I’d like to bring some insights here.
DDoS Resilience
There was a lot of discussion around resiliency to DDoS and it was mentioned that protocols that run multiple instances are more resilient. I agree with this, however running multiple instances (like in RBFT) is not the only solution and actually can be quite costly. There are other options that can be applied to almost any consensus protocol to shield it from unwanted traffic:
- separate node-to-node and client-to-node network stacks and use whitelists for node-to-node communication - in this case attacks from clients won’t affect consensus and only other validator nodes could perform such attacks, which is much less probable
- hide validator nodes behind gatekeepers, make gatekeepers filter unwanted traffic and spawn more gatekeepers if load increases
That said, I think choice of consensus protocol shouldn’t be affected by this concern as much.
Async protocols
While it was agreed that in the long run fully asynchronous protocols are more robust (in terms of resilience against both internal and extrenal threats), however there was a concern that these protocols are very recent development and are not widespread so they can have some yet unknown problems, so it was proposed to concentrate on recent improvements of leader-based protocols. I have several concerns here:
- recent improvements to leader-based protocols are, well, also recent, so they also could contain some yet unknown problems
- if we look at leader-based protocols we can see that PBFT was invented around 1999, then there were some improvements, with RBFT appearing in 2013. HoneyBadger was developed in 2016, so it may look relatively new, however it’s basically an improvement of SINTRA protocol developed in 2002, and there was also prior research dating back to 1980s, so in reality age difference is not so big
- all leader-based protocols are vulnerable in one way or another to timing attacks from malicious leaders and/or malicious network schedulers (and in my opinion DDoS can be seen as a form of malicious network scheduling), so no matter how smart we try to become as long as there is some timeout in system it can be potentially exploited
So, one of main questions is whether Sovrin Foundation is okay with the fact that weak synchrony of leader-based protocols can always be exploited to halt processing? If yes then almost any PBFT-based protocol with periodic leader rotation can be picked (given it’s also not too new). If no - there is basically no other choice other than migrate to some async protocol. Probably this can generalized as a consequence of FLP theorem, which states that no deterministic fully async protocol which tolerate even single node failure is possible.
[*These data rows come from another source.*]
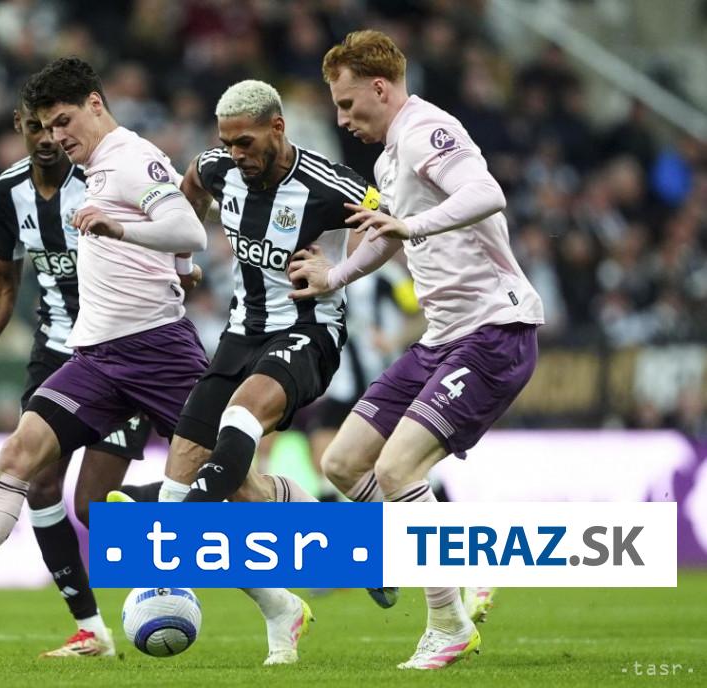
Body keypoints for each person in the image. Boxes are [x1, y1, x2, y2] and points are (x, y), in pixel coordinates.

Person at [0, 55, 210, 652]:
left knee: (219, 486)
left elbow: (185, 228)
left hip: (154, 349)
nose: (53, 138)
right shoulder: (14, 190)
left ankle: (320, 572)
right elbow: (5, 281)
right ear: (21, 126)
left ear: (94, 106)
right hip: (83, 354)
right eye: (41, 126)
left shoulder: (120, 161)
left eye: (61, 123)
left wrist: (149, 246)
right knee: (23, 461)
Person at [287, 30, 544, 670]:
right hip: (441, 339)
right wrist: (335, 277)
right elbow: (388, 237)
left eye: (348, 104)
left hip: (493, 331)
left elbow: (486, 193)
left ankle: (448, 624)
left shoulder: (429, 130)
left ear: (380, 88)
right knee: (344, 463)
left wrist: (412, 222)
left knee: (399, 470)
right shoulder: (387, 161)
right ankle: (461, 563)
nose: (343, 120)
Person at [167, 79, 382, 508]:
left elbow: (390, 224)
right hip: (240, 333)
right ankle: (319, 523)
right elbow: (192, 179)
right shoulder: (219, 169)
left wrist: (338, 274)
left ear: (277, 127)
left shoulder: (328, 184)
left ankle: (178, 524)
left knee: (240, 417)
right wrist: (183, 261)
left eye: (245, 142)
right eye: (227, 143)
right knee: (182, 473)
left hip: (308, 331)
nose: (235, 154)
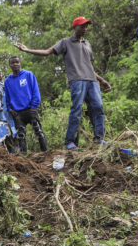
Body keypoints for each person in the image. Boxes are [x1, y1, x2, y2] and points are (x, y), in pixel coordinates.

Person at [15, 16, 112, 150]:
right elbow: (47, 52)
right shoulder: (65, 42)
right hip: (77, 81)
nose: (85, 29)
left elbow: (89, 66)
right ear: (75, 27)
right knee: (77, 109)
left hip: (92, 81)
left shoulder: (87, 44)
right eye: (82, 26)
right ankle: (70, 141)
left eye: (86, 26)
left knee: (98, 108)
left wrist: (102, 80)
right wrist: (27, 50)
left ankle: (98, 139)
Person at [3, 56, 47, 153]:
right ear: (10, 65)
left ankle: (46, 153)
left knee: (38, 131)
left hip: (30, 110)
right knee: (21, 136)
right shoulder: (7, 81)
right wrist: (10, 110)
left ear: (20, 63)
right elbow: (7, 98)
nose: (15, 64)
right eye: (13, 63)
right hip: (18, 113)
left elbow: (35, 91)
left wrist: (34, 106)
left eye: (17, 62)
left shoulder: (28, 75)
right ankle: (25, 159)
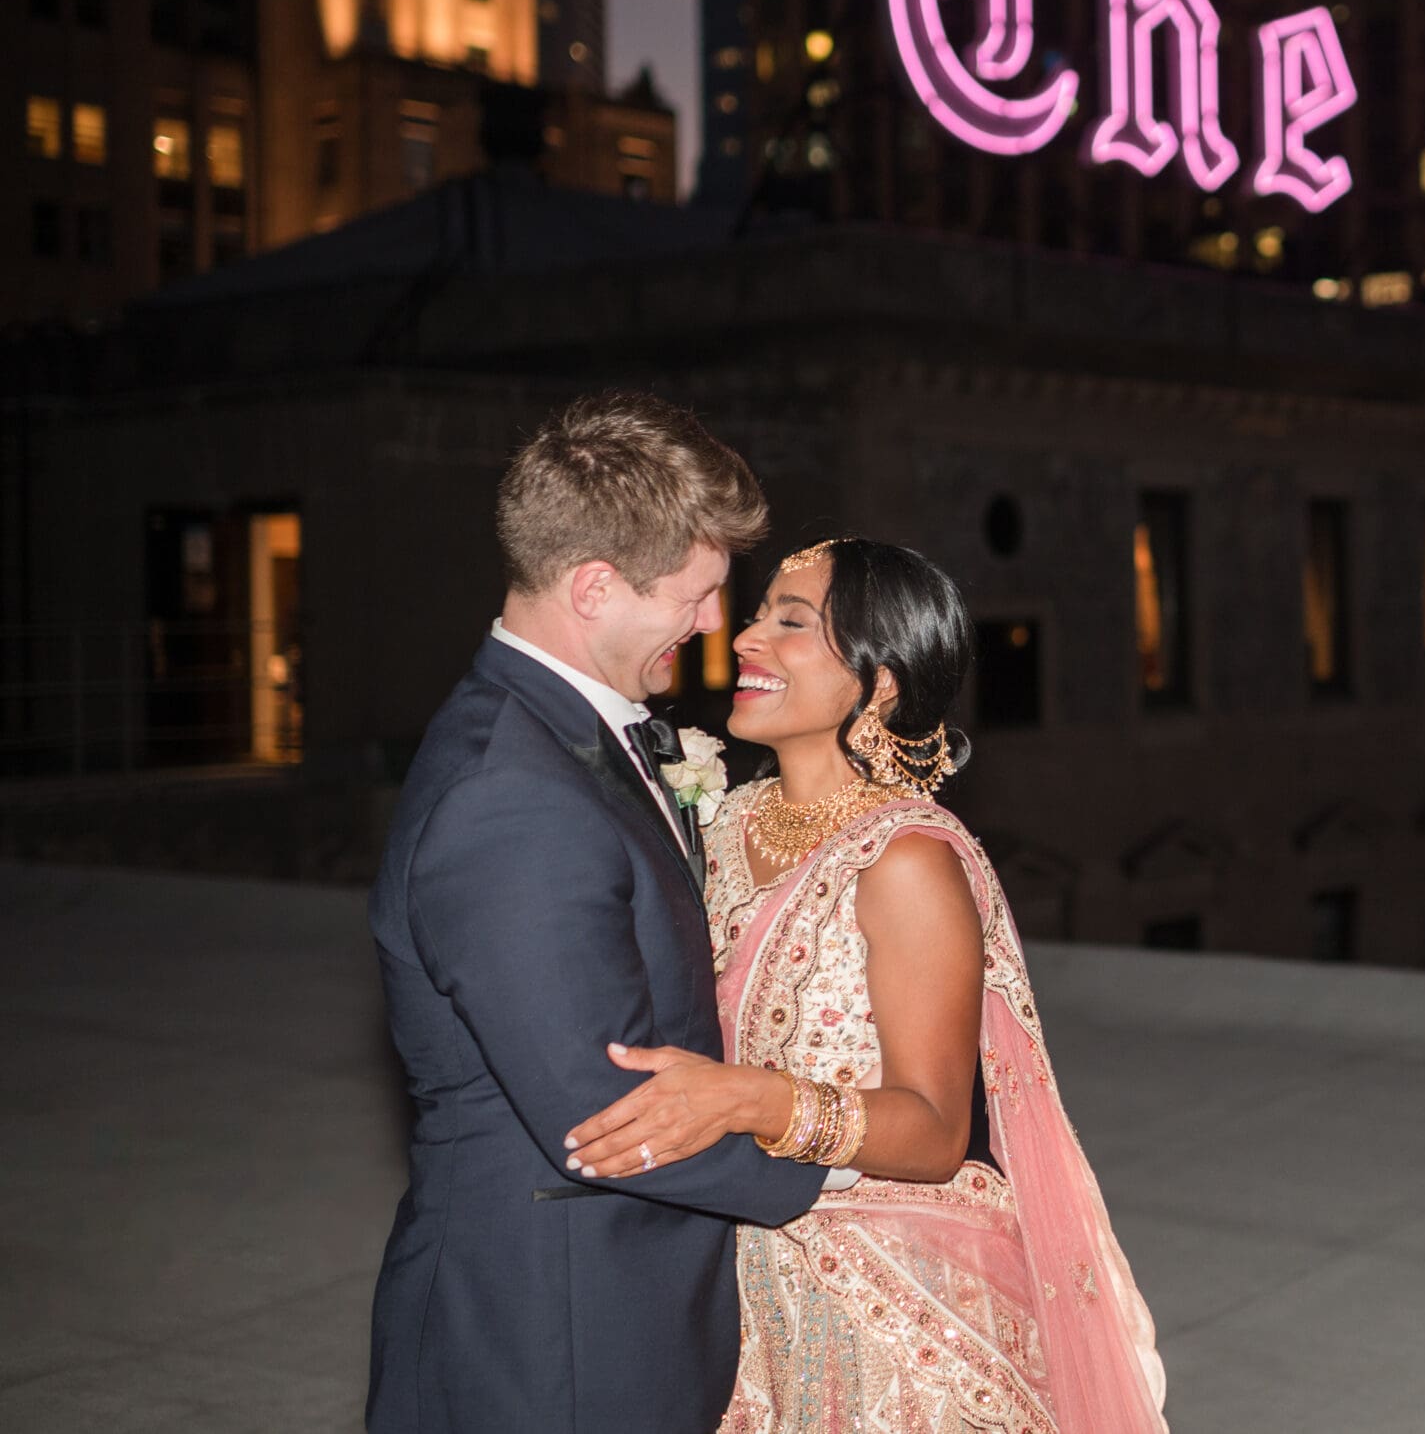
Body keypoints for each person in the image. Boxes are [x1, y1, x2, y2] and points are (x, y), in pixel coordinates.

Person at [558, 537, 1169, 1433]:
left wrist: (750, 1100)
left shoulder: (906, 860)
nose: (747, 639)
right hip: (731, 1284)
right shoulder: (725, 817)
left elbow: (932, 1128)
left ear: (879, 684)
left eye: (790, 622)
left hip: (891, 1316)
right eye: (758, 613)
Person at [367, 393, 829, 1434]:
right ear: (593, 587)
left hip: (602, 1317)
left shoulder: (560, 729)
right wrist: (842, 1160)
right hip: (552, 1342)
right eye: (700, 592)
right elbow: (607, 1114)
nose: (716, 623)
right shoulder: (510, 797)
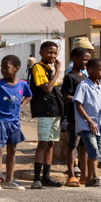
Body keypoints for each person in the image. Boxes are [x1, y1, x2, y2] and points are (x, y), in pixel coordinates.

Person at [0, 55, 32, 191]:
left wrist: (21, 104)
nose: (3, 70)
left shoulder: (22, 84)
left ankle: (9, 180)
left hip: (14, 123)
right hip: (0, 122)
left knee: (12, 152)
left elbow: (29, 95)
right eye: (1, 67)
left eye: (6, 67)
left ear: (16, 69)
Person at [29, 41, 64, 189]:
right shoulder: (38, 68)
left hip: (54, 112)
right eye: (50, 52)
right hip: (45, 111)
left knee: (50, 143)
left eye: (55, 53)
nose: (53, 56)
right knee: (43, 143)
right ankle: (37, 178)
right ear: (41, 52)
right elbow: (47, 89)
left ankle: (46, 177)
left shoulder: (48, 69)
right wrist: (58, 71)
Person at [73, 58, 101, 187]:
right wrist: (89, 120)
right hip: (87, 125)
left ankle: (90, 178)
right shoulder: (83, 86)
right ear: (90, 70)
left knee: (100, 153)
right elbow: (78, 105)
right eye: (100, 70)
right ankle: (95, 177)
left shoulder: (100, 87)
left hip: (100, 125)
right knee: (93, 151)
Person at [61, 46, 91, 187]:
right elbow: (66, 96)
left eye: (88, 60)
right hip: (74, 117)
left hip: (85, 118)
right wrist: (79, 100)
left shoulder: (85, 78)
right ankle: (71, 175)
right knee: (72, 145)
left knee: (84, 146)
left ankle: (84, 175)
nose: (86, 62)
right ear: (74, 59)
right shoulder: (69, 77)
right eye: (84, 59)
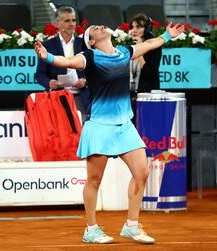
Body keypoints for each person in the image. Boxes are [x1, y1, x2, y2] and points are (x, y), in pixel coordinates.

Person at [34, 23, 184, 243]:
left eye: (102, 25)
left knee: (141, 172)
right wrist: (47, 57)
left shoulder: (124, 52)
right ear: (91, 40)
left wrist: (167, 36)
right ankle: (91, 229)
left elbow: (150, 44)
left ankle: (131, 226)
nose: (101, 26)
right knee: (94, 180)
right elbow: (65, 61)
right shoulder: (89, 56)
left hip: (124, 124)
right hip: (100, 125)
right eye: (95, 28)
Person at [35, 6, 88, 116]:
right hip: (57, 96)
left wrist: (85, 81)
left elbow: (94, 70)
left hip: (80, 96)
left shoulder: (84, 44)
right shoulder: (47, 46)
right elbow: (39, 74)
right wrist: (49, 83)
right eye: (67, 20)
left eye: (73, 20)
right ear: (57, 23)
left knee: (81, 129)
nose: (71, 24)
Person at [129, 14, 162, 93]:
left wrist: (139, 48)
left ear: (147, 29)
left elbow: (149, 74)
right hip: (128, 92)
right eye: (132, 27)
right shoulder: (128, 45)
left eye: (138, 27)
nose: (133, 30)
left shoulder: (154, 46)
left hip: (147, 91)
HoneyBadger async protocol and implementation
Regarding HoneyBadger (HBBFT) - while this protocol seem more complex than PBFT, it is very modular, so complexity is still manageable. Furthermore, this modularity helps a lot with further improvements and tuning for specific use cases. Also, quite a big portion of HBBFT consists of running parallel instances of reliable broadcast (RBC) subprotocol. RBC is very similar to PBFT in normal operation mode, so HBBFT is somewhat similar to RBFT (which boils down to running multiple redundant instances of PBFT), but with one important twist - different RBC instances are doing mostly non-redundant work. This makes HBBFT way more efficient than RBFT, and some experiments showed that it can be even more efficient than plain PBFT, especially when number of validator nodes is large (>16). Also it seems like HBBFT can be easily parallelized so modern multi-core CPUs can be fully utilized.
There are also some PoC implementations of HoneyBadger protocols, and most interesting one in my opinion is HBBFT library developed by POA Network. Some good properties:
- library focused on consensus only
- written in Rust
- suitable for embedding into existing code
- seems to follow TDD rigorously
- has property-based randomized tests
- has example node implementation (Hydrabadger) suitable for tests in real environments
- strong contributors including one of original HoneyBadger authors and guy from Ripple research who developed Cobalt - protocol which borrowed a lot from HoneyBadger
This library is the only 3rd party BFT protocol implementation I’m currently aware of that’s suitable for embedding into Indy Node without rewrite of current business logic. Also it doesn’t affect storage so there’s no need in complex migration of current data. Of course more research and experiments are needed in order to understand whether its performance and stability is suitable for Indy and Sovrin.